EXERCISE DIRECTIONS:
Reproduce the entries shown below only from the line with "hfov_deg: 35.5" down to the line with "f_number: 2.4", keeping both end lines and copying each one exactly.

[Camera settings data]
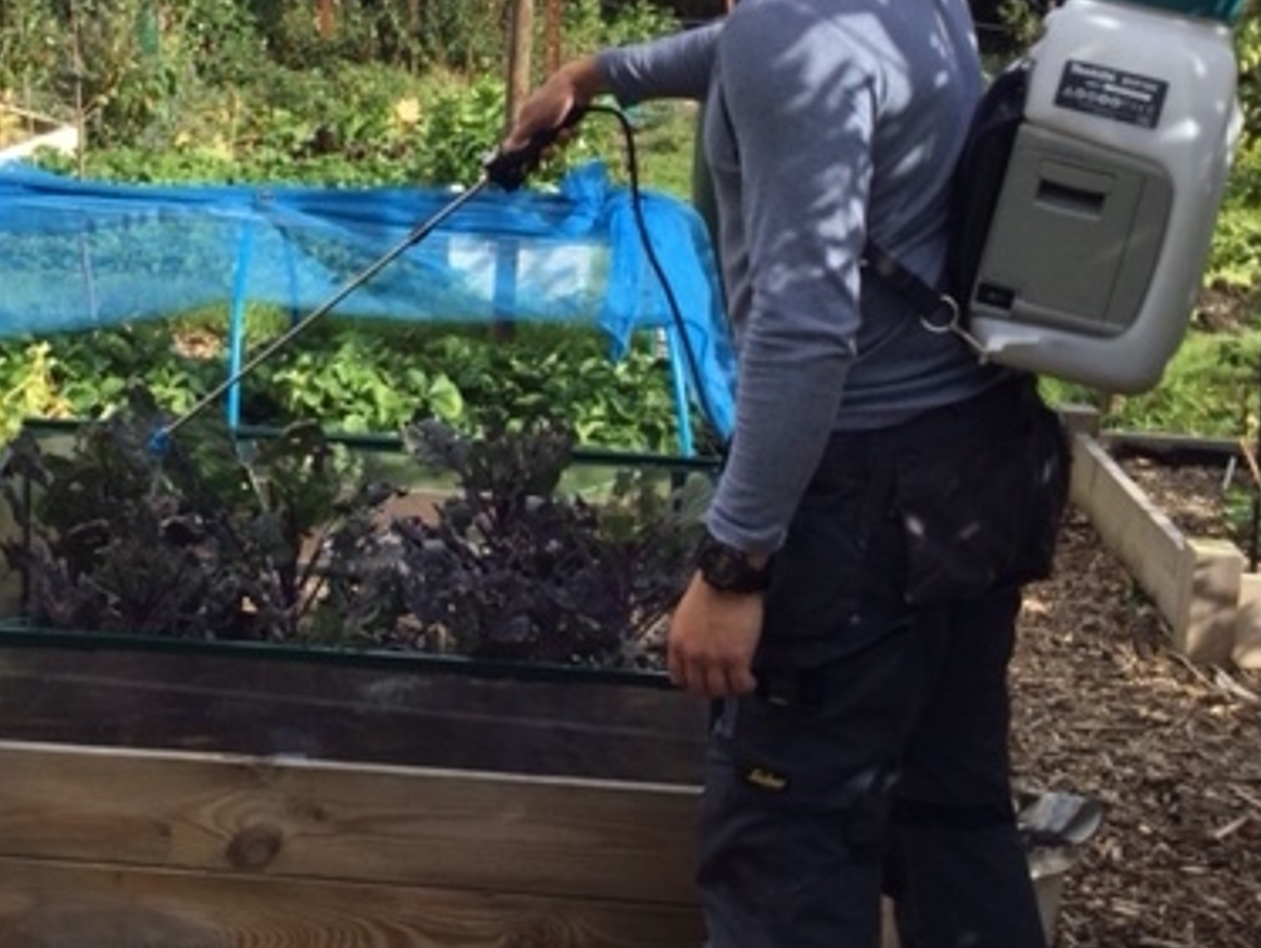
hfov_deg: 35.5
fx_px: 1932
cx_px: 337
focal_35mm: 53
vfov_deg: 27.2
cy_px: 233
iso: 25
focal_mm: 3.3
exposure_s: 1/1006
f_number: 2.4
---
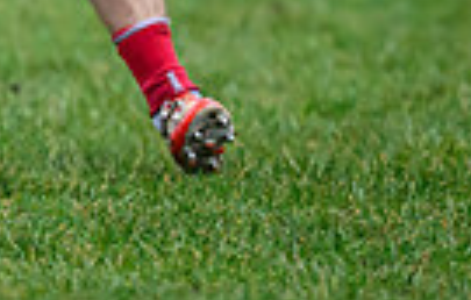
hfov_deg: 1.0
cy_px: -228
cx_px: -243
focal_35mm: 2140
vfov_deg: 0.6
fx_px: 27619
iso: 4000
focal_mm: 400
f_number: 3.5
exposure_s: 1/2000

SOLUTION:
hfov_deg: 35.5
fx_px: 1932
cx_px: 337
focal_35mm: 53
vfov_deg: 27.2
cy_px: 233
iso: 25
focal_mm: 3.3
exposure_s: 1/1006
f_number: 2.4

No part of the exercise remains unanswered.